**Directions:** Give the data below again exactly as written, without its pictures.

Collection entries:
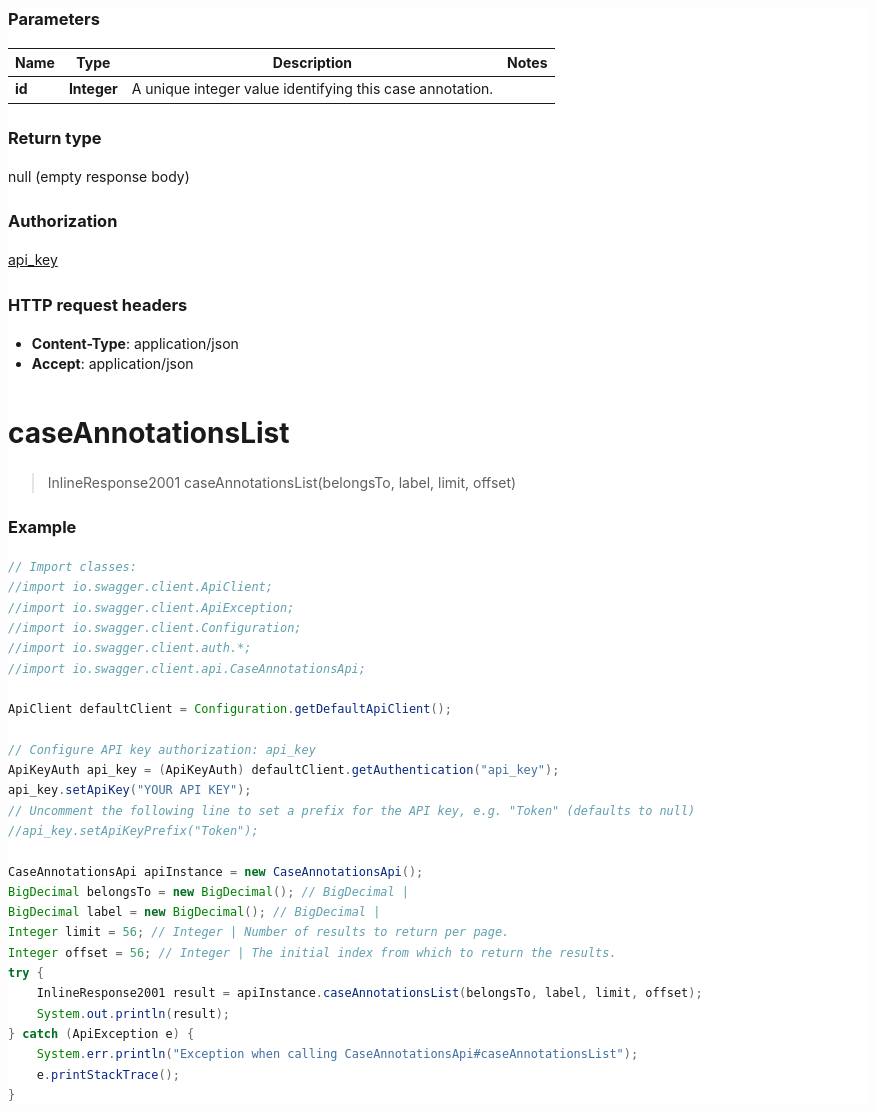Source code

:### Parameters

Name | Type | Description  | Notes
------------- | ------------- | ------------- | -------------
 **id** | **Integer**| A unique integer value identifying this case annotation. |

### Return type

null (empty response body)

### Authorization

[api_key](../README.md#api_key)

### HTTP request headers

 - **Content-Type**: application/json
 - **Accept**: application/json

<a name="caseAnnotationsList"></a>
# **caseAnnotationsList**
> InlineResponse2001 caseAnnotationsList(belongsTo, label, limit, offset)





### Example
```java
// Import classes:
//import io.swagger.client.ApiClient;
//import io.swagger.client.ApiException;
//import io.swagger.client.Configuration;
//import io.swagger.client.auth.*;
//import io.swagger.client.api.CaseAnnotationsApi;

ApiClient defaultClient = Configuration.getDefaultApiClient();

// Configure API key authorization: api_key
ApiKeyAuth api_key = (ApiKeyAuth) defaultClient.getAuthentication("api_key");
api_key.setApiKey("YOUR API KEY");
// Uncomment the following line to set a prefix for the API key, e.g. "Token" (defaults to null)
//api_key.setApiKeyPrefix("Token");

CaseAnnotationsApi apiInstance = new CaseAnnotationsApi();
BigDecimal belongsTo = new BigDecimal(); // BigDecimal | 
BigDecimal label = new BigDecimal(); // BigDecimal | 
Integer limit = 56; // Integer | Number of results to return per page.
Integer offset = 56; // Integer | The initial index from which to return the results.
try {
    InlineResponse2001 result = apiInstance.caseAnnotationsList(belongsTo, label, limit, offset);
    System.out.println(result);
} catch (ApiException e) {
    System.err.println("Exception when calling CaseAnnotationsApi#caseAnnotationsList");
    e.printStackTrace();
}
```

**Solution:**
Source code

:### Parameters

Name | Type | Description  | Notes
------------- | ------------- | ------------- | -------------
 **id** | **Integer**| A unique integer value identifying this case annotation. |

### Return type

null (empty response body)

### Authorization

[api_key](../README.md#api_key)

### HTTP request headers

 - **Content-Type**: application/json
 - **Accept**: application/json

<a name="caseAnnotationsList"></a>
# **caseAnnotationsList**
> InlineResponse2001 caseAnnotationsList(belongsTo, label, limit, offset)





### Example
```java
// Import classes:
//import io.swagger.client.ApiClient;
//import io.swagger.client.ApiException;
//import io.swagger.client.Configuration;
//import io.swagger.client.auth.*;
//import io.swagger.client.api.CaseAnnotationsApi;

ApiClient defaultClient = Configuration.getDefaultApiClient();

// Configure API key authorization: api_key
ApiKeyAuth api_key = (ApiKeyAuth) defaultClient.getAuthentication("api_key");
api_key.setApiKey("YOUR API KEY");
// Uncomment the following line to set a prefix for the API key, e.g. "Token" (defaults to null)
//api_key.setApiKeyPrefix("Token");

CaseAnnotationsApi apiInstance = new CaseAnnotationsApi();
BigDecimal belongsTo = new BigDecimal(); // BigDecimal | 
BigDecimal label = new BigDecimal(); // BigDecimal | 
Integer limit = 56; // Integer | Number of results to return per page.
Integer offset = 56; // Integer | The initial index from which to return the results.
try {
    InlineResponse2001 result = apiInstance.caseAnnotationsList(belongsTo, label, limit, offset);
    System.out.println(result);
} catch (ApiException e) {
    System.err.println("Exception when calling CaseAnnotationsApi#caseAnnotationsList");
    e.printStackTrace();
}
```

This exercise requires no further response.